Of those propositions which those people on the leave who are actually making a serious attempt to propose any sort of workable post BREXIT policy for Britain have put forward I have come to the conclusion that

1) I cannot vote for the WTO-plus proposal because too many of the "Remain" criticisms of it are justified - particularly there is simply far, far too high a risk that it would lead to tariff barriers being put up against British exports which would cost many British workers their jobs.

2) An EEA solution along the lines of the deal that Norway has except that we would not sign up to Schengen is much less of a risk, but I am not going to vote "Leave" if I think that's going to be the outcome because I believe that, as senior members of the Norwegian government themselves have said, we would be trading the substance of influence within the EU for an illusion of sovereignty and would lose more than we gained.
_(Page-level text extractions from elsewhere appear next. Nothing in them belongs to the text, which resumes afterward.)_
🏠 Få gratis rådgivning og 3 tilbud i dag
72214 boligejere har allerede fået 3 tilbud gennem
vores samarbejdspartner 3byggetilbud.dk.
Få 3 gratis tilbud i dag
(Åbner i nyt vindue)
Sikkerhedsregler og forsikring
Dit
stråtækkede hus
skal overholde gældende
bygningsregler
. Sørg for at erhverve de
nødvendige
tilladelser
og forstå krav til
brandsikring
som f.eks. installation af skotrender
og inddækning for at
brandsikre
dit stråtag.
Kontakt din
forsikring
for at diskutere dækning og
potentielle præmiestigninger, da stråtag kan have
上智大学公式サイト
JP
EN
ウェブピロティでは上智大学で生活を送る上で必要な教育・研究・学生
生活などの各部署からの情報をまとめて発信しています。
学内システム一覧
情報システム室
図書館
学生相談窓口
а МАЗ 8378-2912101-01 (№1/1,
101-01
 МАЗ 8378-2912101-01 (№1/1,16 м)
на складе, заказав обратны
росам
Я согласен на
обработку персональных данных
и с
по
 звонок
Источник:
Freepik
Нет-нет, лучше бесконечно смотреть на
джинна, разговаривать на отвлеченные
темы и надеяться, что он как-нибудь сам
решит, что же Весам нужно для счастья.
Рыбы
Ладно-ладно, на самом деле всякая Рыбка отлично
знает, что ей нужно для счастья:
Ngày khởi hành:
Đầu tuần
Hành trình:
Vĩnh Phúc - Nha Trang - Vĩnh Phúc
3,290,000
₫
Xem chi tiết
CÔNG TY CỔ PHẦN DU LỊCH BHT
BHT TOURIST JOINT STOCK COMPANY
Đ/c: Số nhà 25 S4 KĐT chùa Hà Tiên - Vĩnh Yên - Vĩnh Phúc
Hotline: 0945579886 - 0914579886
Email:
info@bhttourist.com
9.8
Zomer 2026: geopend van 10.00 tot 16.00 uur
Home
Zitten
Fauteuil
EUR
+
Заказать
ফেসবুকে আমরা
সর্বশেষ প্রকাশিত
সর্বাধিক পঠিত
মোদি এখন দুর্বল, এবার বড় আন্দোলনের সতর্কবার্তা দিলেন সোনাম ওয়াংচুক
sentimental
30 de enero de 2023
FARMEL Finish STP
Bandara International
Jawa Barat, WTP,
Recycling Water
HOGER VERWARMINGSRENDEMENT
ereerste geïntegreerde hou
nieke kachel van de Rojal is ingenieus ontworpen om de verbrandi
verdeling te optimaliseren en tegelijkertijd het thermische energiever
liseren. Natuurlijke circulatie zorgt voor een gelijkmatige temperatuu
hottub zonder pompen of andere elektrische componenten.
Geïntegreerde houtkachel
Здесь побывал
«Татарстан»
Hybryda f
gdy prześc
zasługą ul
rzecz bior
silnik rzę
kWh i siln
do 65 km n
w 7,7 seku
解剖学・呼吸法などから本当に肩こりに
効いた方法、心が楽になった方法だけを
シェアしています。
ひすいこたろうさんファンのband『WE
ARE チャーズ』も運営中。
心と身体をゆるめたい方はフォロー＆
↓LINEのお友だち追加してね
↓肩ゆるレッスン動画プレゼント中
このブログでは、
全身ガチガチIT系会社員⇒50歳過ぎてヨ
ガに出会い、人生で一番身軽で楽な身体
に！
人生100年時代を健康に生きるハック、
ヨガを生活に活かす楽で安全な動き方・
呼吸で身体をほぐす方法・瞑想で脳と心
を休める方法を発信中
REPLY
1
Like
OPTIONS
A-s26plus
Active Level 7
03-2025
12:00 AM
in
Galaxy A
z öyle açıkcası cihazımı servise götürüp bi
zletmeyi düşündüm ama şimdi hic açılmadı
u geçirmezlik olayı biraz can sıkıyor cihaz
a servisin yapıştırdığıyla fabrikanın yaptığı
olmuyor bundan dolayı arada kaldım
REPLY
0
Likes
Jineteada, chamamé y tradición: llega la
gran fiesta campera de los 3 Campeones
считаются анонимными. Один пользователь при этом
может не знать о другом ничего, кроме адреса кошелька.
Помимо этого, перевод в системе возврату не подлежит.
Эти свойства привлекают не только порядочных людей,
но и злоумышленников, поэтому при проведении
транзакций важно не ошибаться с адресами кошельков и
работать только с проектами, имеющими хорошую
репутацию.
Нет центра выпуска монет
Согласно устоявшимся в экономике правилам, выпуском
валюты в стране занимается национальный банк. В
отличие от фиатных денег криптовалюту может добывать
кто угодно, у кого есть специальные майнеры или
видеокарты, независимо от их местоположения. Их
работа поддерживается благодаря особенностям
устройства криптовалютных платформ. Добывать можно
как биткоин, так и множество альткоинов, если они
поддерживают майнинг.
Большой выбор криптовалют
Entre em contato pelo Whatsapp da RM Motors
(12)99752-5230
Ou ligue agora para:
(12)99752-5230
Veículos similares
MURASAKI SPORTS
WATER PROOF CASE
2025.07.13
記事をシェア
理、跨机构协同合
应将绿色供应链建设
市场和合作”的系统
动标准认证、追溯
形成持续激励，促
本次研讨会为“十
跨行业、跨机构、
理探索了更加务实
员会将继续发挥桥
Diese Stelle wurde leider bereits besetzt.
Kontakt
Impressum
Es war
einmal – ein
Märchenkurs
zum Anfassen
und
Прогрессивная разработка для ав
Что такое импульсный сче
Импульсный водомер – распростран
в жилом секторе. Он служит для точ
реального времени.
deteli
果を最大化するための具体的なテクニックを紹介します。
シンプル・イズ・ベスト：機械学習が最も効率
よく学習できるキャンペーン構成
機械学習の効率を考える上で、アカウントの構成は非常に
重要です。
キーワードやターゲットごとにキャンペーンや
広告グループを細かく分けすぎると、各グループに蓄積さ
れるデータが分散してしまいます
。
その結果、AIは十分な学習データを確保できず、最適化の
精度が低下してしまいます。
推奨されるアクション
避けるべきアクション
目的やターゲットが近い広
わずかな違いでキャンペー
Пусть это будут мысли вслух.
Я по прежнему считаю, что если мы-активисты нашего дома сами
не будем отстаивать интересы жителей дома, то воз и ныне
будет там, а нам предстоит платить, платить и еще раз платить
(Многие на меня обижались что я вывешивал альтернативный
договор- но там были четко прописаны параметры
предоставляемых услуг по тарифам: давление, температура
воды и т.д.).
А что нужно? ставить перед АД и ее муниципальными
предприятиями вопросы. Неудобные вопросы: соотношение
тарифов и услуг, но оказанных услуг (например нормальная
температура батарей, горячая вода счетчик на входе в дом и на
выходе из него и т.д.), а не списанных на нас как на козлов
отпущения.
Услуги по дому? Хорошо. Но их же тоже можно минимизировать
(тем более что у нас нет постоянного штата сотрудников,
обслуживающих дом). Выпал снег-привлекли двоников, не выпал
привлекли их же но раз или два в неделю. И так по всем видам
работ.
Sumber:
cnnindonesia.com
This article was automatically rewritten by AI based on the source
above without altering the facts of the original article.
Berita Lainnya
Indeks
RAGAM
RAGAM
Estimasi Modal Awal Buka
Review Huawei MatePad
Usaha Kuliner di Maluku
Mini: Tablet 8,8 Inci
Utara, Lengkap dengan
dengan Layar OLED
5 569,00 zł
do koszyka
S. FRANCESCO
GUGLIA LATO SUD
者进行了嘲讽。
3) Nor can I in all conscience vote "Leave" if it is completely unclear what policy would be followed after June 23rd.

At the moment I am in serious doubt whether we would be aiming to build an outward looking, free trading Britain which has links all over the world as the idealists want - a vision which I find very attractive in principle but could only be built if that is what the country is seriously committed to - or an inward-looking "little Britain" which is only too keen to put up tariff barriers at the first opportunity and risks lurching from the unsustainably high levels of migration we have now to an equally undesirable extreme in the opposite direction.

4) However, although it is a compromise which will not satisfy everyone, the FLEXCIT proposal is in a completely different league from everything else which has come from the Leave side in terms of making a serious attempt to work out a strategy for Britain after 23rd June if there is a Leave vote.

It is not perfect, and I have not made up my mind, but if it looks like this strategy or something like it is likely to be what happens after a "leave" vote then, and probably only then, I am in a position to seriously consider voting for that outcome.

Comments

Jim said…
Thank you for your kind words on The Leave Alliance Chris,

and thank you for your Flexcit link, much appreciated.

Jim said…
"It is not perfect"

I know, and TLA would be the first to agree with you, that's the problem with reality, it never is :-)
Chris Whiteside said…
No problem, Jim, and I agree with you that reality is never perfect, which goes for the platforms of both sides, of course. One of the things which differentiates the Leave Alliance platform from the other Brexcit supporters is that I have a sense that they understand that.